I want to show a global label name with negation (that it is active low). It won’t let me use a leading ‘/’ in the name. Is there a trick to this? Or is there a way to show a bar above the name? How is this normally handled?
Thanks for any suggestions,
Lloyd
Use the ~ Symbol. And use it again to terminate if you need a partial
Thanks Naib. Worked like a charm.
Lloyd
In software, a variable that is true when low, has the suffix -F
So you might use a label like ABC-F
Thanks for the suggestion but I prefer the bar over the name with ~ as suggested above.
for firmware, we prefer a _b suffix but its the same principle just different implementation
Since I have never seen that in 30 years of writing software, I am going to ask “citation needed”. Hyphen is also not valid in identifiers in most languages.
Now, if you said “in some software I worked on” then it might be true.
According to wikipedia : https://en.wikipedia.org/wiki/Logic_level
The name of an active-low signal is historically written with a bar above it to distinguish it from an active-high signal.
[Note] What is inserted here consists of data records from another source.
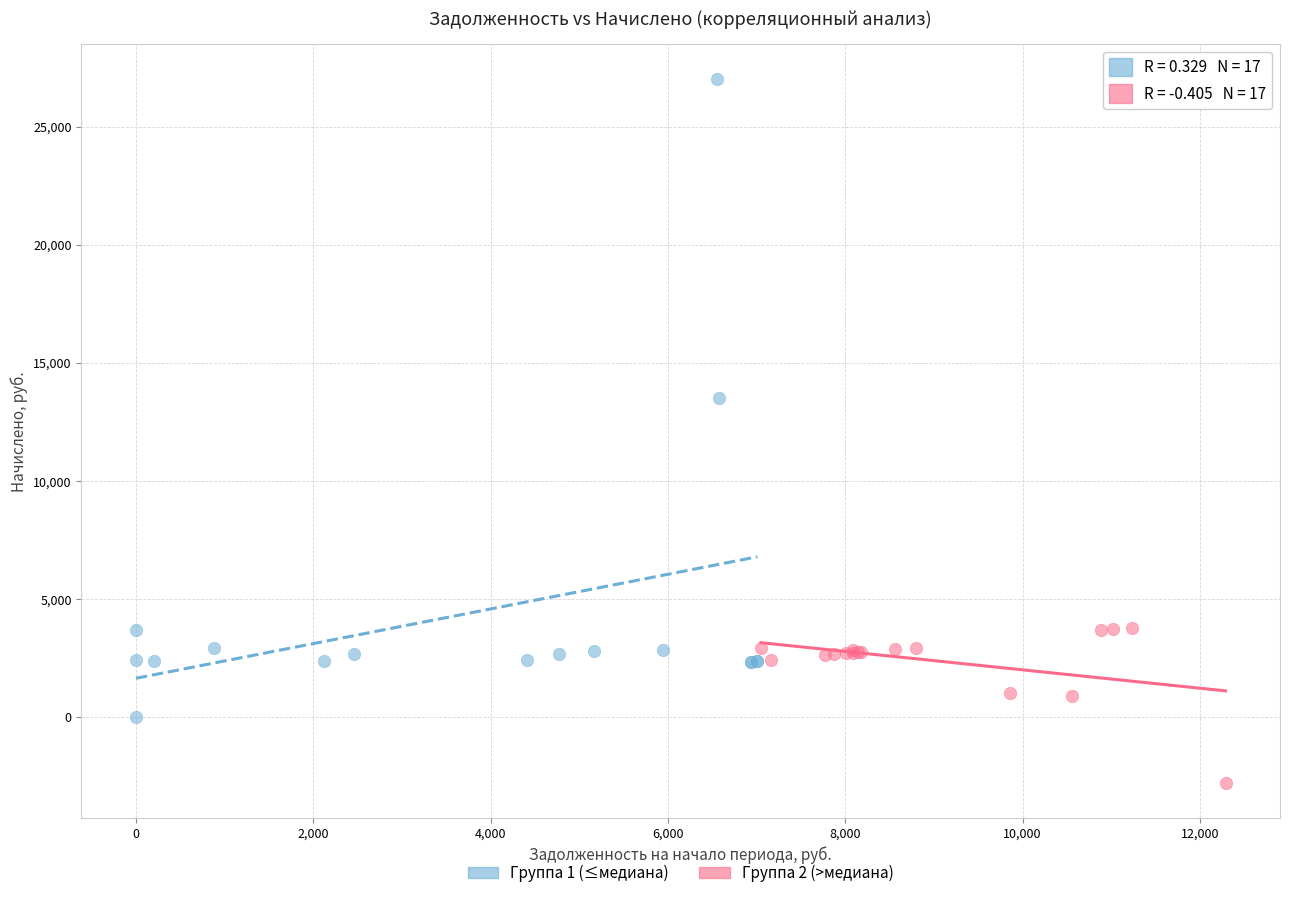

Which series has the widest spread of Y values?

Группа 1 (≤медиана)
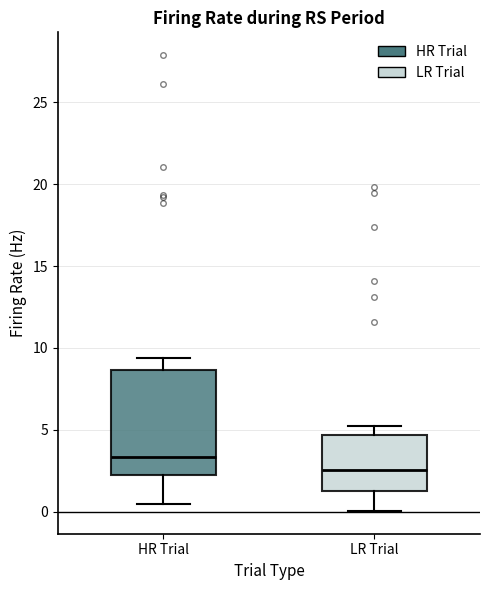

Reading left to right, read every box against the y-axis: the position of its median line, the range the box covers, and the ends of its whiskers. The values are not printed on the chart, so give them approximately, as read against the axis.

HR Trial: median 3.5, box 2.5 to 8.5, whiskers 0.5 to 9.5
LR Trial: median 2.5, box 1.5 to 4.5, whiskers 0.0 to 5.5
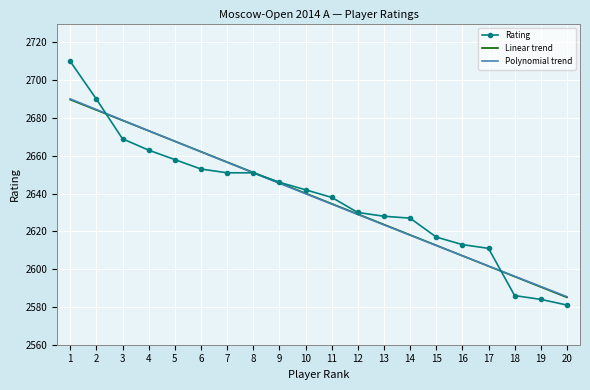

What is the average value of the Rating series?

2637.4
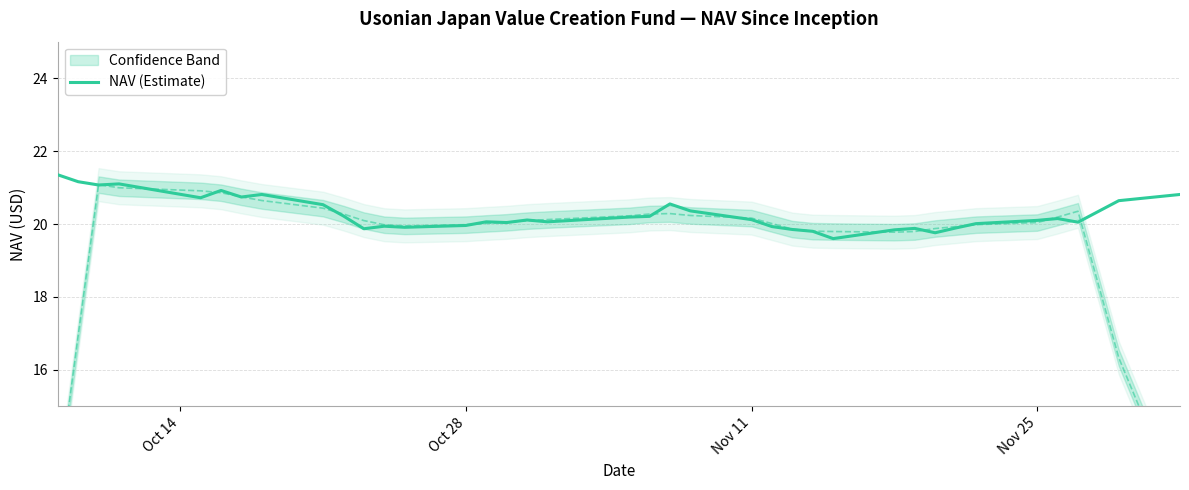

What is the highest value of the NAV (Estimate) series?

21.4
For example, the name Q, read “Q bar” or “Q not”, represents an active-low signal.
The conventions commonly used are:
[ Unfortunately the overbars in the original text did not replicate here]
_B stands for “bar”, and _L for “low” I guess ?
Ha! I learned -F back in the assembly language days of 6800. 6502, 8051…
To what does “-b” refer?
That might be confused with bit, byte, binary.
“-F” indicates true when low (normally false)
That isn’t really an issue for firmware
This topic was automatically closed 90 days after the last reply. New replies are no longer allowed.